There is this pink elephant in the room notion that radiologist are, dare I say, push overs. Could it simply be that we have lost the turf war?
This is a pretty obvious question. I'm sure IR would have loved to maintain that grip but they couldn't because other specialties will take their patients to the hospitals that would let them take those cases. The management of incidental findings is what allows DR to keep the hold over most diagnostic imaging. Those that don't have incidental non-primary organ findings (i.e. Echo, vascular US, POC US, cardiac CT/MR to a lesser extent don't have these, and surprise surprise, are often done by non-radiologists).
 
Short answer: NO.

The only turf battle that was "lost" is cardiac caths. And I'm not even sure it was a battle to begin with.

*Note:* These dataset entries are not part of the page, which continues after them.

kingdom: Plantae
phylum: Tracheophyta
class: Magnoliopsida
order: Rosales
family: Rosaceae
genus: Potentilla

I feel comfortable speaking for my colleagues in saying that none of us wanted to deal with that. There are other ongoing turf battles including PAD and neuroIR. But in the whole scheme of IR, these are just small percentages of what we do. And many of my colleagues couldn't care less about those disease entities. There are far cooler, more exciting, and more lucrative procedures than stroke and PAD.

But I do agree that the new residency is in place to better protect our turf. And I strongly believe it will.

There are more lucrative things than PAD for sure but it's pretty darn good. The newly minted vascular surgeons I know have job offers that are just unreal.